We don't need the SUMIF family either. Filter your range and use your aggregate function on that. For example:
Now we don't need a new [AGGREGATE]IF and [AGGREGATE]IFS function for every aggregate function. We just use the ones that we have. We can use this technique for functions like STDEV.S or SMALL, which don't have [AGGREGATE]IF equivalents.
As powerful as the FILTER + ARRAYAND functions might be, it's not a new idea. SQL queries have been had this functionality for forever (SELECT range to filter FROM table WHERE condition1 AND/OR condition2...). Why Microsoft didn't implement this from the beginning, I have no idea. If they thought that reducing functionality meant simplicity and user-friendliness, they were wrong. We need that functionality and the workarounds are atrocious.
On a related note, people are discouraged from using multiple single-cell array formulas because the arrays have to evaluate for each cell, which is slow. The FILTER approach described above would be slow for this reason.
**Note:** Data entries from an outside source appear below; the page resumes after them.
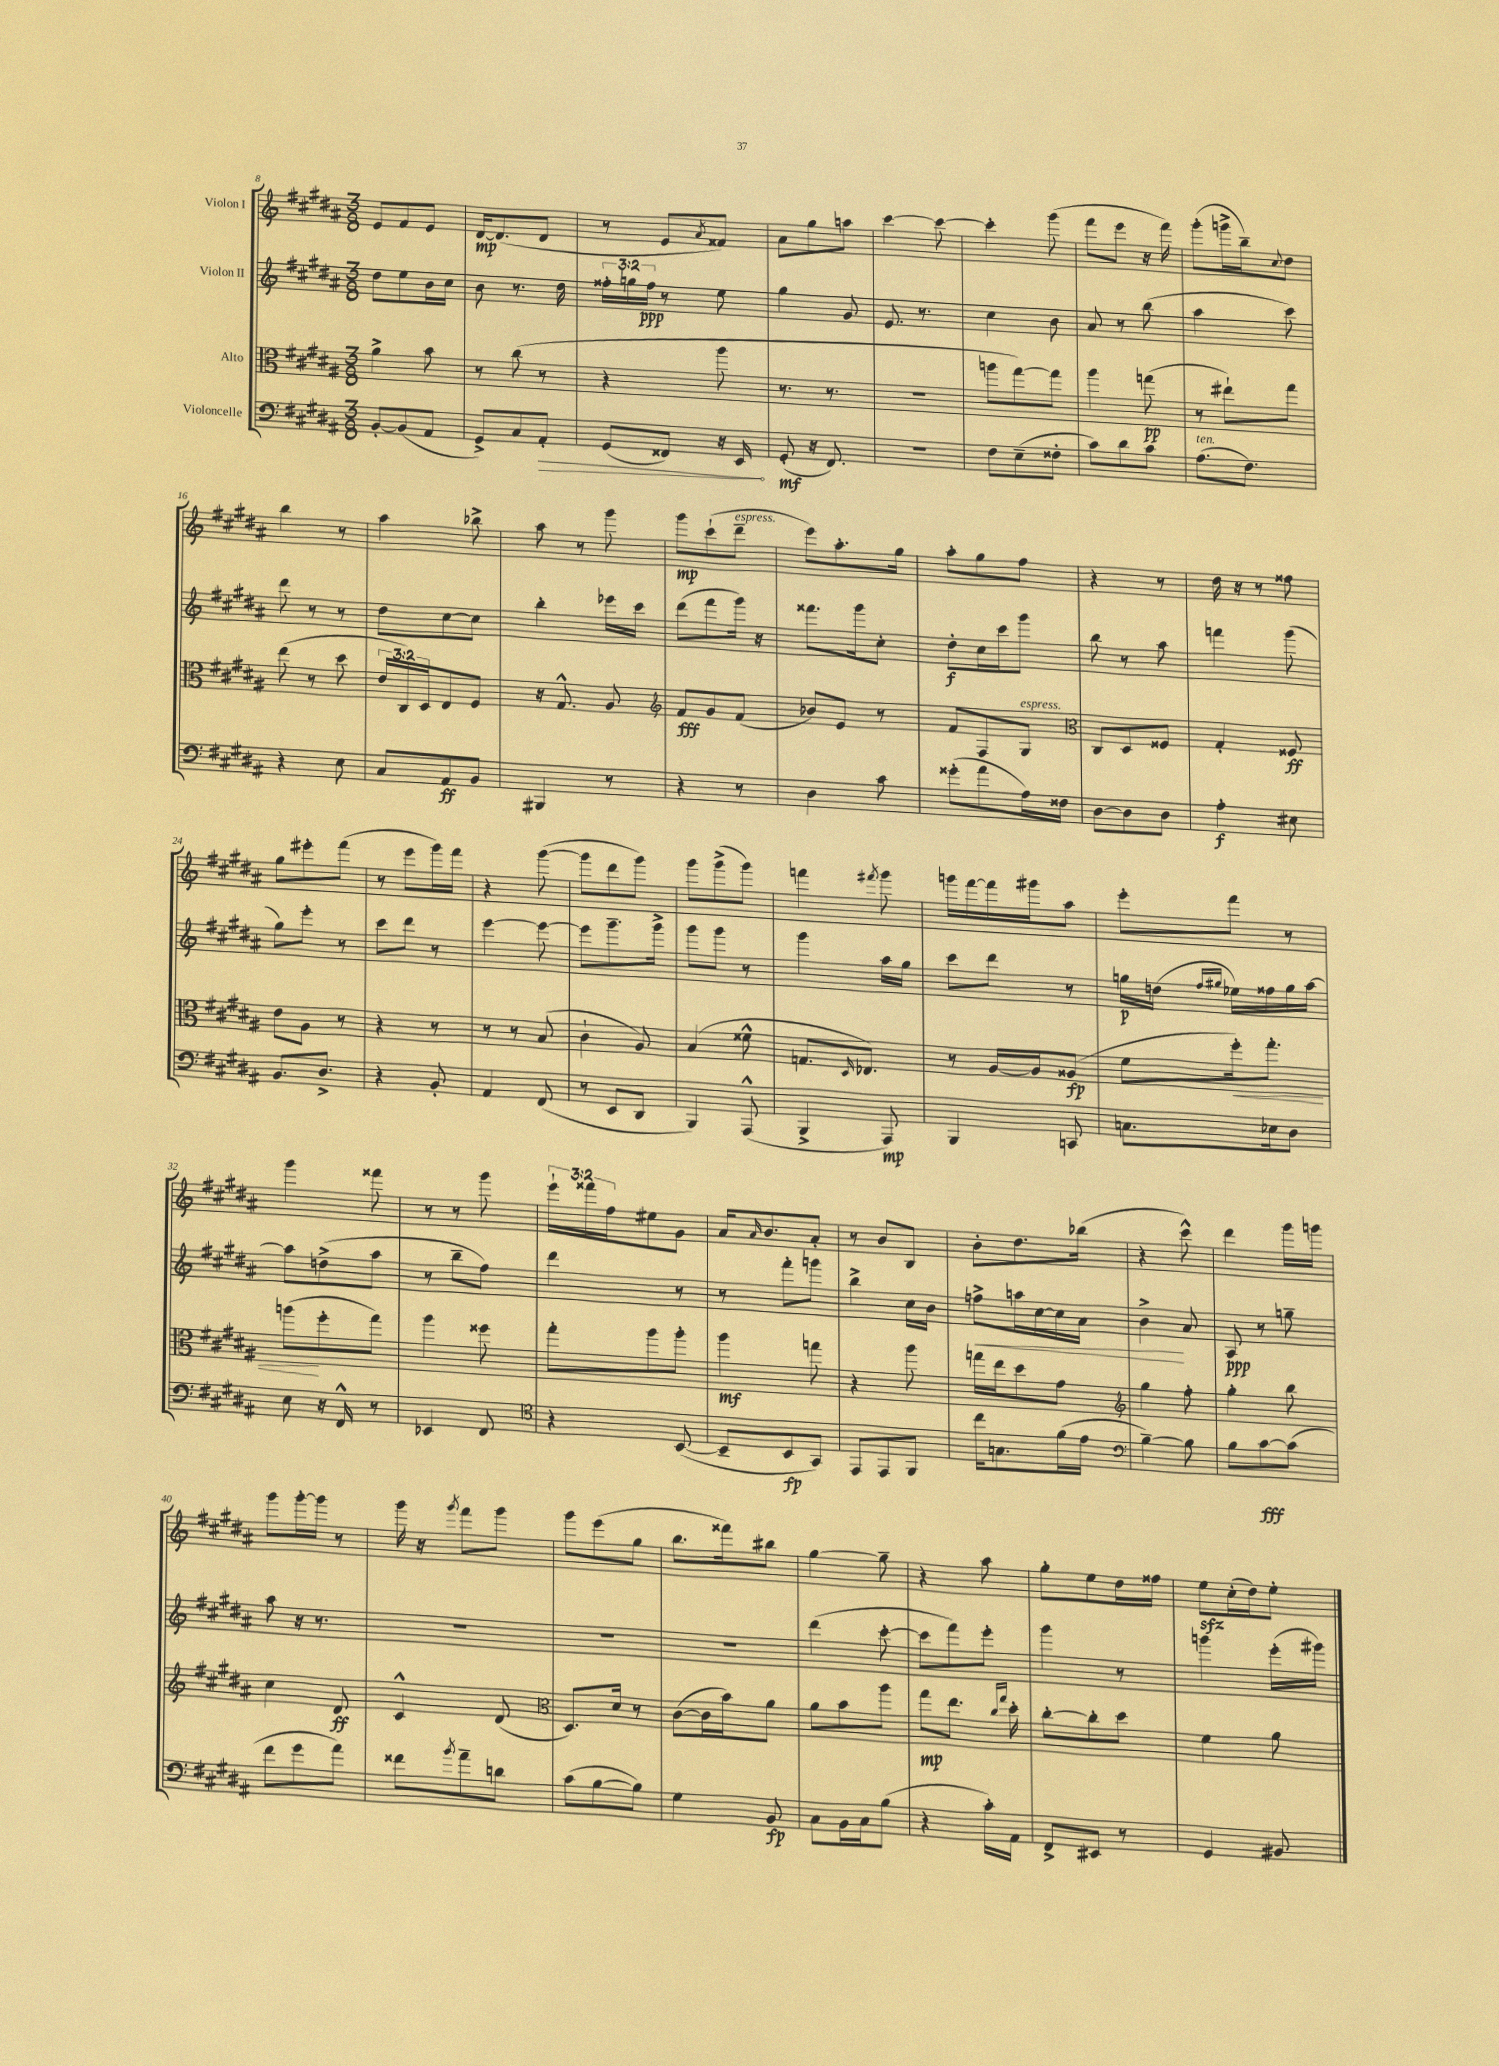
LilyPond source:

<<
\new StaffGroup <<
\new Staff = "s0" \with { instrumentName = "Violon I" } {
    \clef treble \key b \major \numericTimeSignature \time 3/8 \override Staff.TupletNumber.text = #tuplet-number::calc-fraction-text
    e'8 fis'8 e'8 |
    dis'16~\mp dis'8.( dis'8 |
    r8 e'8 \acciaccatura { ais'8 } fisis'8) |
    ais'8 gis''8 a''8 |
    cis'''4~ cis'''8~ |
    cis'''4-. gis'''8( |
    fis'''8 e'''8 r16 fis'''16) |
    gis'''8-.( g'''16-> b''16--) \appoggiatura { cis''8 } dis''8 |
    b''4 r8 |
    ais''4 bes''8-> |
    ais''8 r8 gis'''8 |
    gis'''8\mp cis'''8-!( dis'''8--^\markup { \italic "espress." } |
    e'''8) ais''8.-. gis''16 |
    ais''8-. gis''8 fis''8 |
    r4 r8 |
    dis''16 r16 r8 fisis''8 |
    gis''8 eis'''8-. fis'''8( |
    r8 e'''8 gis'''16) fis'''16 |
    r4 gis'''8~( |
    gis'''8 dis'''8 gis'''8) |
    gis'''8 gis'''8->( gis'''8) |
    f'''4 \acciaccatura { fis'''8 } gis'''8 |
    g'''16 fis'''16~ fis'''16 gis'''16 ais''8 |
    e'''8-. fis'''8 r8 |
    gis'''4 fisis'''8 |
    r8 r8 gis'''8 |
    \tuplet 3/2 { e'''16-! fisis'''16 fis''16 } eis''8 gis'8 |
    ais'16 \grace { ais'16 } b'8. ais'8-. |
    r8 b'8 b8 |
    b'8-. dis''8. bes''16( |
    r4 cis'''8-^) |
    dis'''4 gis'''16 g'''16 |
    gis'''8 gis'''16~-. gis'''16 r8 |
    gis'''16 r16 \acciaccatura { gis'''8 } fis'''8 gis'''8 |
    gis'''8 e'''8( gis''8 |
    b''8. fisis'''16) bis''8 |
    gis''4~ gis''8-- |
    r4 ais''8 |
    gis''8-. e''8 dis''16 fisis''16 |
    e''8\sfz cis''16-.( dis''16) e''8-. \bar "|." |
}
\new Staff = "s1" \with { instrumentName = "Violon II" } {
    \clef treble \key b \major \numericTimeSignature \time 3/8 \override Staff.TupletNumber.text = #tuplet-number::calc-fraction-text
    dis''8 e''8 b'16 cis''16 |
    b'8 r8. dis''16 |
    \tuplet 3/2 { fisis''16-. g''16 fisis''16\ppp } r8 e''8 |
    gis''4 gis'8 |
    e'8. r8. |
    cis''4 b'8 |
    ais'8 r8 b''8( |
    ais''4 cis'''8) |
    dis'''8 r8 r8 |
    dis''8 cis''8~ cis''8 |
    b''4-. ees'''16 cis'''16 |
    dis'''8( fis'''8 gis'''16) r16 |
    fisis'''8. gis'''16 cis''8-. |
    dis''8-.\f cis''16 cis'''16 gis'''8 |
    b''8 r8 ais''8 |
    f'''4 gis'''8( |
    gis''8) e'''8-. r8 |
    cis'''8 dis'''8 r8 |
    e'''4~ e'''8~ |
    e'''8 gis'''8.-- gis'''16-> |
    gis'''8 gis'''8 r8 |
    gis'''4 ais''16 gis''16 |
    cis'''8 dis'''8 r8 |
    g''16\p d''16( \grace { fis''16 gis''16 } ees''16) fisis''16 gis''16 ais''16~ |
    ais''8 d''8->( ais''8 |
    r8 b''8-- fis''8) |
    dis'''4 r8 |
    r8 fis'''8-. g'''8 |
    b''4-> cis''16 b'16 |
    f''8->\< a''16 cis''16~ cis''16 ais'16 |
    b'4->\! ais'8 |
    ais8\ppp r8 g''8-- |
    ais''8 r16 r8. |
    R4. |
    R4. |
    R4. |
    dis'''4( cis'''8~-. |
    cis'''8 fis'''8) e'''8-. |
    gis'''4 r8 |
    g'''4 e'''16-.( gis'''16) \bar "|." |
}
\new Staff = "s2" \with { instrumentName = "Alto" } {
    \clef alto \key b \major \numericTimeSignature \time 3/8 \override Staff.TupletNumber.text = #tuplet-number::calc-fraction-text
    ais'4-> b'8 |
    r8 cis''8( r8 |
    r4 ais''8 |
    r8. r8. |
    r4. |
    a''8 gis''8~) gis''8 |
    ais''4 g''8\pp( |
    r8 eis''8-!) gis''8 |
    e''8( r8 dis''8 |
    \tuplet 3/2 { e'16 cis16) dis16 } e8 fis8 |
    r16 gis8.-^ ais8 |
    \clef treble fis'8\fff gis'8 fis'8( |
    bes'8) e'8 r8 |
    fis'8 fis8 gis8^\markup { \italic "espress." } |
    \clef alto cis8 dis8 fisis8 |
    gis4-. fisis8\ff |
    e'8 ais8 r8 |
    r4 r8 |
    r8 r8 b8( |
    cis'4-! ais8) |
    b4( fisis'8-^ |
    g8. \grace { dis16 } ees8.) |
    r8 ais16~ ais16 aisis8\fp( |
    fis'8 fis''16-.\<) gis''8.-. |
    a''8\!( fis''8-. gis''8) |
    ais''4 fisis''8 |
    gis''8-. ais''8 ais''8-. |
    ais''4\mf g''8 |
    r4 ais''8 |
    g''16 e''16 dis''8 gis'8 |
    \clef treble gis''4 fis''8-. |
    gis''4-. b''8 |
    cis''4 dis'8\ff |
    cis'4-^ dis'8( |
    \clef alto dis8.) dis'16 r8 |
    cis'8~( cis'16 b'16) ais'8 |
    ais'8 b'8 ais''8 |
    gis''8\mp e''8. \grace { cis''16 gis''16 } dis''16-. |
    cis''8~-. cis''8-. dis''8 |
    fis'4 ais'8 \bar "|." |
}
\new Staff = "s3" \with { instrumentName = "Violoncelle" } {
    \clef bass \key b \major \numericTimeSignature \time 3/8
    b,8~-. b,8( ais,8 |
    gis,8->) cis8 \once \override Hairpin.circled-tip = ##t ais,8-.\> |
    gis,8( fisis,8) r16 e,16\! |
    gis,8-.\mf( r16 fis,8.) |
    R4. |
    fis8 e8--( fisis8-. |
    cis'8) dis'8 cis'8 |
    ais8.^\markup { \italic "ten." }( fis8.) |
    r4 e8 |
    cis8 ais,8\ff b,8 |
    bis,,4 r8 |
    r4 r8 |
    dis4 cis'8 |
    gisis'8-.( ais'8 ais16) fisis16 |
    dis8~ dis8 dis8 |
    ais4-.\f eis8 |
    b,8. dis8.-> |
    r4 b,8-. |
    ais,4 fis,8( |
    r8 e,8 dis,8 |
    b,,4) ais,,8-^( |
    b,,4-> ais,,8\mp) |
    b,,4 c,8 |
    c8. ees16 dis8 |
    e8 r16 fis,16-^ r8 |
    ees,4 fis,8 |
    \clef tenor r4 b,8~( |
    b,8-- b,8\fp gis,8) |
    e,8 e,8 fis,8 |
    cis''16 g8. fis'16( e'16 |
    \clef bass b4~--) b8 |
    b8 cis'8~\fff cis'8( |
    fis'8 gis'8 ais'8) |
    fisis'8 \acciaccatura { b'8 } ais'8-- d'8 |
    cis'8( b8~ b8) |
    gis4 b,8\fp |
    cis8 b,16 cis16 b8( |
    r4 cis'16-.) ais,16 |
    fis,8-> eis,8 r8 |
    gis,4 bis,8 \bar "|." |
}
>>
>>
\layout { \context { \Score currentBarNumber = #8 } }
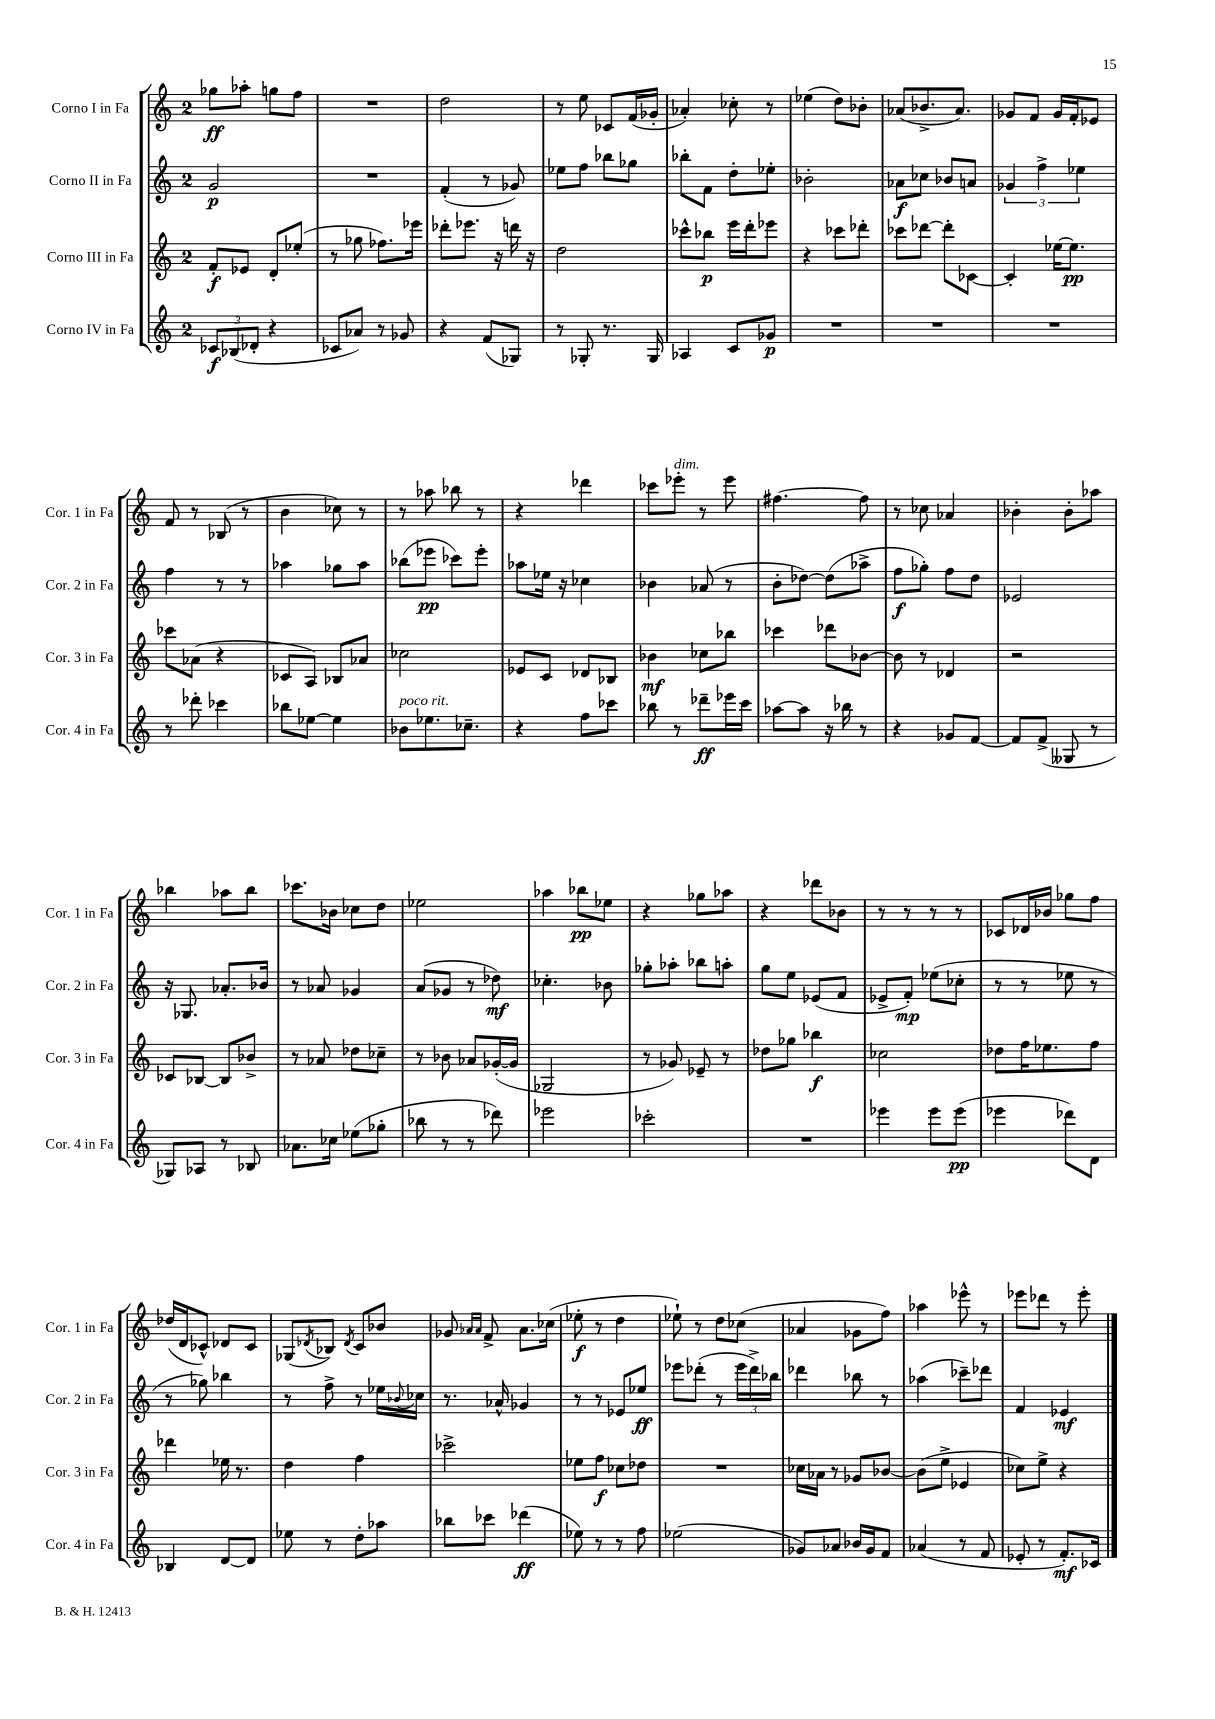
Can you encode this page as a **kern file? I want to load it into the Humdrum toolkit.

**kern	**kern	**kern	**kern
*staff4	*staff3	*staff2	*staff1
*clefG2	*clefG2	*clefG2	*clefG2
*k[]	*k[]	*k[]	*k[]
*M2/4	*M2/4	*M2/4	*M2/4
12c-	8f'	2g	8gg-
(12B-	.	.	.
.	8e-	.	8aa-'
12d-'	.	.	.
4r	8d'	.	8gg
.	(8ee-'	.	8ff
=	=	=	=
8c-	8r	2r	2r
8a-)	8gg-	.	.
8r	8.ff-)	.	.
8g-	.	.	.
.	16eee-	.	.
=	=	=	=
4r	8ddd-'	(4f'	2dd
.	8.eee-	.	.
(8f	.	8r	.
.	16r	.	.
8G-)	16ddd	8g-)	.
.	16r	.	.
=	=	=	=
8r	2dd	8ee-	8r
8G-'	.	8ff	8ee
8.r	.	8bb-	8c-
.	.	8gg-	(16f
16G-	.	.	16g-'
=	=	=	=
4A-	8ccc-^^	8bb-'	4a-')
.	8bb-	8f	.
8c	16eee	8dd'	8cc-'
.	16ddd'	.	.
8g-	8eee-	8ee-'	8r
=	=	=	=
2r	4r	2b-'	(4ee-
.	8ccc-	.	8dd)
.	8ddd-'	.	8b-'
=	=	=	=
2r	8ccc-	8a-	(8a-
.	[8ddd-	8cc-	8.b-^
.	8ddd-']	8b-	.
.	.	.	8.a-)
.	[8c-	8a	.
=	=	=	=
2r	4c-']	6g-	8g-
.	.	.	8f
.	.	6ff^	.
.	[16ee-	.	16g-
.	8.ee-]	.	16f'
.	.	6ee-	.
.	.	.	8e-
=	=	=	=
8r	8ccc-	4ff	8f
8ddd-'	(8a-	.	8r
4ccc-	4r	8r	(8B-
.	.	8r	8r
=	=	=	=
8bb-	8c-	4aa-	4b
[8ee-	8A)	.	.
4ee-]	8B-	8gg-	8cc-)
.	8a-	8aa-	8r
=	=	=	=
8b-	2cc-	(8bb-	8r
8.ee-	.	8eee-	8aa-
.	.	8ccc-)	8bb-
8.cc-~	.	.	.
.	.	8eee-'	8r
=	=	=	=
4r	8e-	8aa-	4r
.	8c	16ee-	.
.	.	16r	.
8ff	8d-	4cc-	4ddd-
8ccc-	8B-	.	.
=	=	=	=
8bb-	4b-	4b-	8ccc-
8r	.	.	8eee-'
8ddd-~	8cc-	(8a-	8r
16eee-	8bb-	8r	8eee-
16ccc	.	.	.
=	=	=	=
[8aa-	4ccc-	8b'	[4.ff#
8aa-]	.	[8dd-)	.
16r	8ddd-	(8dd-]	.
16bb-	.	.	.
8r	[8b-	8aa-^	8ff#]
=	=	=	=
4r	8b-]	8ff	8r
.	8r	8gg-')	8cc-
8g-	4d-	8ff	4a-
[8f	.	8dd	.
=	=	=	=
8f]	2r	2e-	4b-'
(8f^	.	.	.
8G--	.	.	8b-'
8r	.	.	8aa-
=	=	=	=
8G-)	8c-	16r	4bb-
.	.	8.G-	.
8A-	[8B-	.	.
8r	8B-]	8.a-'	8aa-
8B-	8b-^	.	8bb-
.	.	16b-	.
=	=	=	=
8.a-	8r	8r	8.ccc-
.	8a-	8a-	.
16cc-	.	.	16b-
(8ee-	8dd-	4g-	8cc-
8gg-'	8cc-~	.	8dd
=	=	=	=
8bb-	8r	(8a	2ee-
8r	8b-	8g-	.
8r	8a-	8r	.
8ddd-)	([16g-'	8dd-)	.
.	16g-]	.	.
=	=	=	=
2eee-	2G-	4.cc-'	4aa-
.	.	.	8bb-
.	.	8b-	8ee-
=	=	=	=
2ccc-'	8r	8gg-'	4r
.	8g-)	8aa-'	.
.	8e-~	8bb-	8gg-
.	8r	8aa'	8aa-
=	=	=	=
2r	8dd-	8gg	4r
.	8gg-	8ee	.
.	4bb-	(8e-	8ddd-
.	.	8f	8b-
=	=	=	=
4eee-	2cc-	8e-^	8r
.	.	8f')	8r
8eee-	.	(8ee-	8r
(8eee-	.	8cc-'	8r
=	=	=	=
4eee-	8dd-	8r	8c-
.	16ff	8r	16d-
.	8.ee-	.	16b-
8ddd-)	.	8ee-	8gg-
8d	8ff	8r	8ff
=	=	=	=
4B-	4ddd-	8r	(16dd-
.	.	.	16d
.	.	8gg-)	8c-^^)
[8d	16ee-	4bb-	8d-
.	8.r	.	.
8d]	.	.	8c-
=	=	=	=
8ee-	4dd	8r	(8G-
.	.	.	8qd-
8r	.	8ff^	8B-)
.	.	.	8qd-
8dd'	4ff	8r	8c
8aa-	.	16ee-	8b-
.	.	8qqb-	.
.	.	16cc-	.
=	=	=	=
8bb-	2ccc-^	8.r	8g-
.	.	.	16qqa-
.	.	.	16qqa-
8ccc-	.	.	8f^
.	.	16a-^^	.
(4ddd-	.	4g-	8.a-
.	.	.	(16cc-
=	=	=	=
8ee-)	8ee-	8r	8ee-'
8r	8ff	8r	8r
8r	8cc-	8e-	4dd
8ff	8dd-	8ee-	.
=	=	=	=
(2ee-	2r	8eee-	8ee-`)
.	.	(8ddd-'	8r
.	.	8r	8dd
.	.	24eee-	(8cc-
.	.	24ddd-^)	.
.	.	24bb-	.
=	=	=	=
8g-)	16cc-	4ddd-	4a-
.	16a-	.	.
8a-	8r	.	.
16b-	8g-	8bb-	8g-
16g-	.	.	.
8f	[8b-	8r	8ff)
=	=	=	=
(4a-	(8b-]	(4aa-	4aa-
.	8ee^	.	.
8r	4e-	8ccc-~)	8eee-^^
8f	.	8ddd-	8r
=	=	=	=
8e-'	8cc-)	4f	8eee-
8r	8ee^	.	8ddd-
8.f')	4r	4e-	8r
.	.	.	8eee-'
16c-	.	.	.
==	==	==	==
*-	*-	*-	*-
However, if someone's doing multiple FILTERs, they're likely reusing many of the same arrays.
Whether FILTER actually gets implemented or not, Microsoft needs to address the issue of array reuse. Currently, if you want to evaluate an array only once, you have to use the Name Manager (or at least I think it only evaluates once). I list some potential approaches below:
1. Read formulas after a paste or fill down to detect the same array being used multiple times. Evaluate once, save into memory, and all of the same arrays just refer to the one in memory.
2. Array Manager
3. Allow arrays to be stored in cells. Since cells always evaluate to a value (not array), we would either need a GETARRAY function to return the array returned by a cell's formula, or we could just let arrays be returned by cells. This could even be indicated with a triangle on one of the lower corners of the cell, similar to an inconsistent formula (green, top left) or comment (red, top right).
For the list of posts that this post steals from, see the comments at https://excel.uservoice.com/forums/304921-excel-for-windows-desktop-application/suggestions/10801263-re-engineer-vlookup-to-add-the-flexibility-of-inde.
Kenneth Barber commented
Kenneth Barber commented
-"range to filter" should be "array to filter"
-All criteria arrays (not ranges) must be the same size
Also, "comparison" in ARRAYAND & variants could be used to indicate if the next argument is a regular expression as opposed to a normal string.
I also forgot about having "unique?" and "sorted" parameters:
Another parameter to have is "options" similar to the AGGREGATE function. Then AGGREGATE and SUBTOTAL could be replaced as well.